Days after antitrust regulators said they were concerned that Google might use patents acquired with the purchase of Motorola Mobility to limit competition in the smartphone market, Apple has lodged a complaint in Brussels over the issue.

With its latest salvo in the smartphone industry’s patent wars, Apple has tapped into an official anxiety that has shown signs of spreading in recent days.

Motorola disclosed in a filing with the Securities and Exchange Commission late on Friday that the European Commission had notified it of the Apple complaint earlier in the day.

The protest is over Motorola’s “enforcements … of standards-essential patents against Apple allegedly in breach of [its] FRAND commitments,” according to the filing. Companies are required to license their intellectual property under “fair, reasonable and non-discriminatory” (FRAND) terms if it is included in tech industry standards, since rivals have little choice but to adopt it in their own products.

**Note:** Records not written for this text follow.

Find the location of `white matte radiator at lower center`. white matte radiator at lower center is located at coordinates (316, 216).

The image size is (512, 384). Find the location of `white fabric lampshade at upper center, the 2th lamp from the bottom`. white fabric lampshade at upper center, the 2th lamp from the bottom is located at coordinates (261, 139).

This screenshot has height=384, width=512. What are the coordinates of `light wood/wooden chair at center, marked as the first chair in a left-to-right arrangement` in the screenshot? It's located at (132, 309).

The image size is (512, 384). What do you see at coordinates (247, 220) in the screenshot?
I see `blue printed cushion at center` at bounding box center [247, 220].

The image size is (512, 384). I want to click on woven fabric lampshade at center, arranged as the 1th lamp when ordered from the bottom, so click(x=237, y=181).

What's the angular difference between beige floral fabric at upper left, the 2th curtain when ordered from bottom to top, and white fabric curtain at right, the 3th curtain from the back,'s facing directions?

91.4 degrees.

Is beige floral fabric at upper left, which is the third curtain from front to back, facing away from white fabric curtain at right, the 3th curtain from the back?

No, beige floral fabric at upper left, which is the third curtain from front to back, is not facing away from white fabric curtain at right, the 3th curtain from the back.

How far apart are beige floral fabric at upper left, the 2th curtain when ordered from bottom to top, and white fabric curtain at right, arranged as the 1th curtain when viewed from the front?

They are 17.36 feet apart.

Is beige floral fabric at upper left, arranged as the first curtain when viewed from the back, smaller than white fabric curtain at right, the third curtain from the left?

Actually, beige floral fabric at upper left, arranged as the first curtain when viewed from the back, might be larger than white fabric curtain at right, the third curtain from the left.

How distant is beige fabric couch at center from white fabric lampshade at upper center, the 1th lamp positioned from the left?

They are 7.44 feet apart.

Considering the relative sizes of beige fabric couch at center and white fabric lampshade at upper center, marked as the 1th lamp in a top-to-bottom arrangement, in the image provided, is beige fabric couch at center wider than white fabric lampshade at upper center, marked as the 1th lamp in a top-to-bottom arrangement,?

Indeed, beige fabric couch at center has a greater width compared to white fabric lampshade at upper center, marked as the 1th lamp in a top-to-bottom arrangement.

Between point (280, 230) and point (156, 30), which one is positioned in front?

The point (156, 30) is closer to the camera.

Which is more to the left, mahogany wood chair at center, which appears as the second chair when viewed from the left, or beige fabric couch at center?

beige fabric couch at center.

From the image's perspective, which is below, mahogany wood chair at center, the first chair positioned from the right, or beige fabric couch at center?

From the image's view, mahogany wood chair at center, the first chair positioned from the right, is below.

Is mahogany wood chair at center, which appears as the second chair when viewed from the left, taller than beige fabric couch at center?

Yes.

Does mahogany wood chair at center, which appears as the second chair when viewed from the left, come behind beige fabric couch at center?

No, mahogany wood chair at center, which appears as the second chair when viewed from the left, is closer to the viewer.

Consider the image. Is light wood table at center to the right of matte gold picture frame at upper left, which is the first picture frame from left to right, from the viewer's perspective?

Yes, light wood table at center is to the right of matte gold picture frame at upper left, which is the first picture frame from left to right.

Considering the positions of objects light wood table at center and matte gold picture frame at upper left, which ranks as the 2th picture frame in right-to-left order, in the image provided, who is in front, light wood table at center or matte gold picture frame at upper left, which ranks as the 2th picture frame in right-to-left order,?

Brussels has already expressed concern that tech companies might try to use essential patents to hamper rivals. Earlier this month, it launched an investigation into Samsung’s use of similar patents to sue Apple in Europe, and competition officials expressed their unease about the issue when clearing Google’s acquisition of Motorola earlier this week.

The US Department of Justice disclosed its own concerns for the first time this week as it pointed to what it called Motorola’s “long and aggressive history of seeking to capitalise on its intellectual property”. Google was likely to continue that policy, it added.

Like Brussels, Washington has sought to draw attention to patents that play an essential part in standards and are required to be licensed under FRAND rules.

According to the DoJ, Google’s use of its patents in future is a cause of “significant concern”, since the search company has refused to follow Microsoft and Apple in ruling out seeking injunctions against rivals over such patents.

While regulators have grown uneasy, however, they have yet to act against companies over standards-essential patents, and this week the Motorola acquisition was cleared on both sides of the Atlantic.